— begin —
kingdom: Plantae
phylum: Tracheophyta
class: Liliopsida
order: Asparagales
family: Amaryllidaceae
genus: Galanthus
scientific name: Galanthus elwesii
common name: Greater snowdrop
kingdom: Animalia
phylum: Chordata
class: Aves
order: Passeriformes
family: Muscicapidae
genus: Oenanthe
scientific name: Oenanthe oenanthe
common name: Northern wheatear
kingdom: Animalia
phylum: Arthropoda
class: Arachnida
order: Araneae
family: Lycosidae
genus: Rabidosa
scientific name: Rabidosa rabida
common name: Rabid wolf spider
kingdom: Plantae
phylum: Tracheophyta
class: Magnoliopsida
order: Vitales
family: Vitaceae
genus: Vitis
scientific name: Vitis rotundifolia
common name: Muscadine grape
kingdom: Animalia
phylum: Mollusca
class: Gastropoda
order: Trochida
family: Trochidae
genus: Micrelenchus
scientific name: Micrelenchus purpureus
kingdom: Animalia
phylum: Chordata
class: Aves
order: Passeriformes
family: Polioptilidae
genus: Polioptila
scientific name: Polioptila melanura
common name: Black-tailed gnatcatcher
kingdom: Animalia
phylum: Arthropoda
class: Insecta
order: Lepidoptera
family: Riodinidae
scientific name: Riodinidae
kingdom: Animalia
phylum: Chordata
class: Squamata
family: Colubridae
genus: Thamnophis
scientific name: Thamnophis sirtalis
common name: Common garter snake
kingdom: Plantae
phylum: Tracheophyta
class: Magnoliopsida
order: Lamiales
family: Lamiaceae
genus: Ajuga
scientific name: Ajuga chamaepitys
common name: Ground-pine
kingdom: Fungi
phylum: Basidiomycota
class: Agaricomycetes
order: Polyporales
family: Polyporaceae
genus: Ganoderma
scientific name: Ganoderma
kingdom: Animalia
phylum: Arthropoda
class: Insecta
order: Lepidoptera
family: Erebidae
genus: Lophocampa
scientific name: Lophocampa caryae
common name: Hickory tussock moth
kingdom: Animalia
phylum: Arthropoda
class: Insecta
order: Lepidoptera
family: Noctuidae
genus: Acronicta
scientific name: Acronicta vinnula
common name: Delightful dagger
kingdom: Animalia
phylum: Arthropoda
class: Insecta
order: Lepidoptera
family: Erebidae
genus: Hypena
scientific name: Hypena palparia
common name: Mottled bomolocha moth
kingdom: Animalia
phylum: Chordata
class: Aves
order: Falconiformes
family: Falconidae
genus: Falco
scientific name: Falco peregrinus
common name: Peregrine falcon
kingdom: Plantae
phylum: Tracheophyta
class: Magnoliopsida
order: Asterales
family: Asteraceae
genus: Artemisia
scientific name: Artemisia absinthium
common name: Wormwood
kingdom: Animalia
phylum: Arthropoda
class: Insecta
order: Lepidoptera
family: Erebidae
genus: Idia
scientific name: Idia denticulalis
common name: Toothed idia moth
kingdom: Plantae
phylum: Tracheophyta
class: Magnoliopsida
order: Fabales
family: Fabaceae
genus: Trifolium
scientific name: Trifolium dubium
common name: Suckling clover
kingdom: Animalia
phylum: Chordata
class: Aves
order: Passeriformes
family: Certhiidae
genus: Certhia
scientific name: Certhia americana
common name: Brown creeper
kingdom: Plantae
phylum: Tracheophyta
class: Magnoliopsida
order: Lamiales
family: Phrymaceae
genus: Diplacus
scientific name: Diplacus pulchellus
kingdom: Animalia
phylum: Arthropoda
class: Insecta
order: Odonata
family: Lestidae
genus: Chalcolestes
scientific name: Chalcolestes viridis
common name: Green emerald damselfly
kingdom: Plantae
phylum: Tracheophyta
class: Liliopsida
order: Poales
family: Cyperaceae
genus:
— end —
§ What you need to do: Copy out every line of the material above word for word.

§ Reply to the exercise:
kingdom: Plantae
phylum: Tracheophyta
class: Liliopsida
order: Asparagales
family: Amaryllidaceae
genus: Galanthus
scientific name: Galanthus elwesii
common name: Greater snowdrop
kingdom: Animalia
phylum: Chordata
class: Aves
order: Passeriformes
family: Muscicapidae
genus: Oenanthe
scientific name: Oenanthe oenanthe
common name: Northern wheatear
kingdom: Animalia
phylum: Arthropoda
class: Arachnida
order: Araneae
family: Lycosidae
genus: Rabidosa
scientific name: Rabidosa rabida
common name: Rabid wolf spider
kingdom: Plantae
phylum: Tracheophyta
class: Magnoliopsida
order: Vitales
family: Vitaceae
genus: Vitis
scientific name: Vitis rotundifolia
common name: Muscadine grape
kingdom: Animalia
phylum: Mollusca
class: Gastropoda
order: Trochida
family: Trochidae
genus: Micrelenchus
scientific name: Micrelenchus purpureus
kingdom: Animalia
phylum: Chordata
class: Aves
order: Passeriformes
family: Polioptilidae
genus: Polioptila
scientific name: Polioptila melanura
common name: Black-tailed gnatcatcher
kingdom: Animalia
phylum: Arthropoda
class: Insecta
order: Lepidoptera
family: Riodinidae
scientific name: Riodinidae
kingdom: Animalia
phylum: Chordata
class: Squamata
family: Colubridae
genus: Thamnophis
scientific name: Thamnophis sirtalis
common name: Common garter snake
kingdom: Plantae
phylum: Tracheophyta
class: Magnoliopsida
order: Lamiales
family: Lamiaceae
genus: Ajuga
scientific name: Ajuga chamaepitys
common name: Ground-pine
kingdom: Fungi
phylum: Basidiomycota
class: Agaricomycetes
order: Polyporales
family: Polyporaceae
genus: Ganoderma
scientific name: Ganoderma
kingdom: Animalia
phylum: Arthropoda
class: Insecta
order: Lepidoptera
family: Erebidae
genus: Lophocampa
scientific name: Lophocampa caryae
common name: Hickory tussock moth
kingdom: Animalia
phylum: Arthropoda
class: Insecta
order: Lepidoptera
family: Noctuidae
genus: Acronicta
scientific name: Acronicta vinnula
common name: Delightful dagger
kingdom: Animalia
phylum: Arthropoda
class: Insecta
order: Lepidoptera
family: Erebidae
genus: Hypena
scientific name: Hypena palparia
common name: Mottled bomolocha moth
kingdom: Animalia
phylum: Chordata
class: Aves
order: Falconiformes
family: Falconidae
genus: Falco
scientific name: Falco peregrinus
common name: Peregrine falcon
kingdom: Plantae
phylum: Tracheophyta
class: Magnoliopsida
order: Asterales
family: Asteraceae
genus: Artemisia
scientific name: Artemisia absinthium
common name: Wormwood
kingdom: Animalia
phylum: Arthropoda
class: Insecta
order: Lepidoptera
family: Erebidae
genus: Idia
scientific name: Idia denticulalis
common name: Toothed idia moth
kingdom: Plantae
phylum: Tracheophyta
class: Magnoliopsida
order: Fabales
family: Fabaceae
genus: Trifolium
scientific name: Trifolium dubium
common name: Suckling clover
kingdom: Animalia
phylum: Chordata
class: Aves
order: Passeriformes
family: Certhiidae
genus: Certhia
scientific name: Certhia americana
common name: Brown creeper
kingdom: Plantae
phylum: Tracheophyta
class: Magnoliopsida
order: Lamiales
family: Phrymaceae
genus: Diplacus
scientific name: Diplacus pulchellus
kingdom: Animalia
phylum: Arthropoda
class: Insecta
order: Odonata
family: Lestidae
genus: Chalcolestes
scientific name: Chalcolestes viridis
common name: Green emerald damselfly
kingdom: Plantae
phylum: Tracheophyta
class: Liliopsida
order: Poales
family: Cyperaceae
genus:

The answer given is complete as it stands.